Für die SpVgg SV Weiden II zieht sich die Schlinge zu: Im Kellerduell und Derby setzte es eine 1:2-Heimniederlage gegen den SC Luhe-Wildenau, der im Saisonendspurt neue Kräfte freisetzt.

SpVgg SV Weiden II: Galovic, Häffner, Fleischmann (46. Eiglmeier), Weihermüller, Hot, Koppmann, Wegmann, Geber, Mutzbauer, Lobinger, Schlagenhaufer

SC Luhe-Wildenau: R. Frischholz, Nürnberger, Zivatovic, Wittmann, Dietl, Urban, Rothballer, M. Frischholz, Dütsch (54. Ebenschwanger/ 90. Krämer), Eichstätter, Herrmann

Tore: 0:1 (9./Elfmeter) Bastian Dütsch, 0:2 (46.) Michael Frischholz, 1:2 (85.) Dennis Lobinger - SR: Mario Hefner (Schlicht) - Zuschauer: 85 Gelb-Rot: (75.) Michael Frischholz (SC), (82.) Häffner (SpVgg SV)

(otr) Wenn man im bisherigen Saisonverlauf 38 Spieler eingesetzt hat und jetzt, da es lichterloh brennt, anscheinend die Prioritäten anders setzt, dann hat man bei der SpVgg SV Weiden II alles richtig gemacht, um die Gegner im Abstiegskampf zu stärken und sich selbst auf den Weg in Richtung Kreisliga zu machen. Kaum vorstellbar, dass die Mannschaft, mit der man gegen den SC Luhe-Wildenau eine 1:2-Heimniederlage kassierte, in den noch ausstehenden zwei Spielen in Ensdorf und daheim gegen Schwarzhofen die für den Klassenerhalt noch nötigen Punkte holt.

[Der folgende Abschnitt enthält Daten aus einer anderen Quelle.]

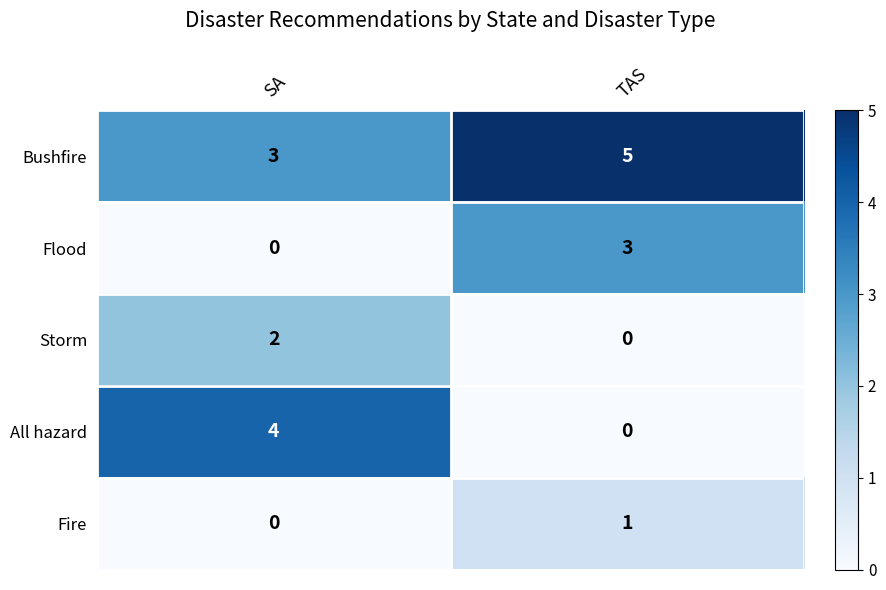

What is the total value across all series at SA?

9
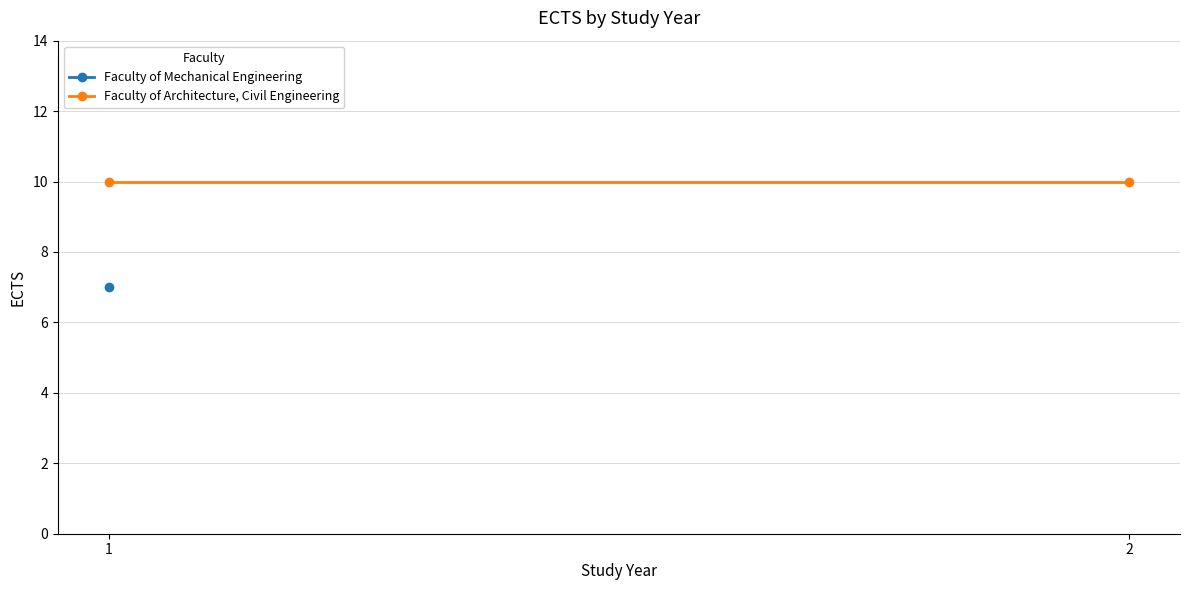

Which category has the highest value in the Faculty of Mechanical Engineering series?

1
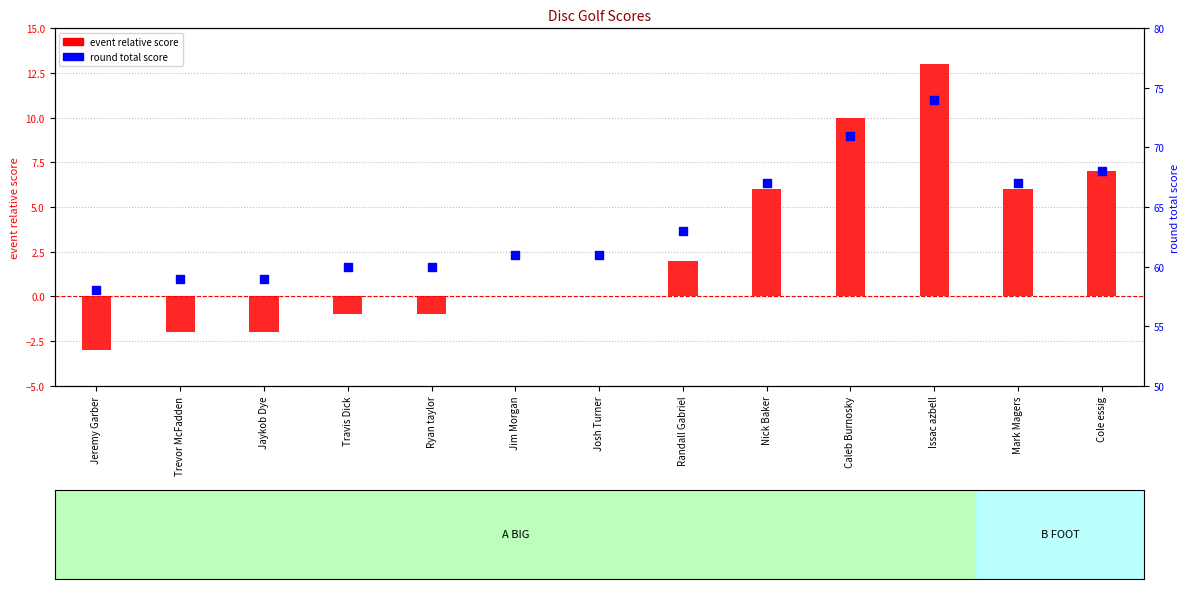

Which series has the widest spread of Y values?

event relative score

Gegen den SC nahm das Unheil schon nach neun Minuten seinen Lauf, als Haris Hot völlig unnötig gegen Benjamin Urban einen Elfmeter verursachte, den Bastian Dütsch eiskalt zum 0:1 verwandelte. Unmittelbar zuvor konnte Gästekeeper Roland Frischholz einen Freistoß nicht festhalten. Florian Schlagenhaufer vergab aber überhastet aus kurzer Distanz die mögliche Weidener Führung. Ein strammer Schuss von Bastian Dütsch in der 28. Minute und ein Seitfallzieher von Andreas Weihermüller auf der anderen Seite waren die weiteren Aufreger in der insgesamt ausgeglichenen ersten Halbzeit.

Der zweite Abschnitt begann dann mit einem Paukenschlag, denn Weidens Kapitän Dominik Häffner vertändelte in der eigenen Hälfte den Ball an Michael Frischholz. Dieser spielte einen weiteren gegnerischen Abwehrspieler aus und vollstreckte ins lange Eck zum 0:2. So wachgerüttelt, war den Hausherren redliches Bemühen zwar nicht abzusprechen, wirklich gefährlich war man aber nicht. Der zugegeben schön herausgespielte 1:2-Anschlusstreffer durch Dennis Lobinger in der 85. Minute kam aber zu spät, um die in der Schlussphase etwas ins Wanken geratenen Gäste nochmals in ernste Verlegenheit zu bringen.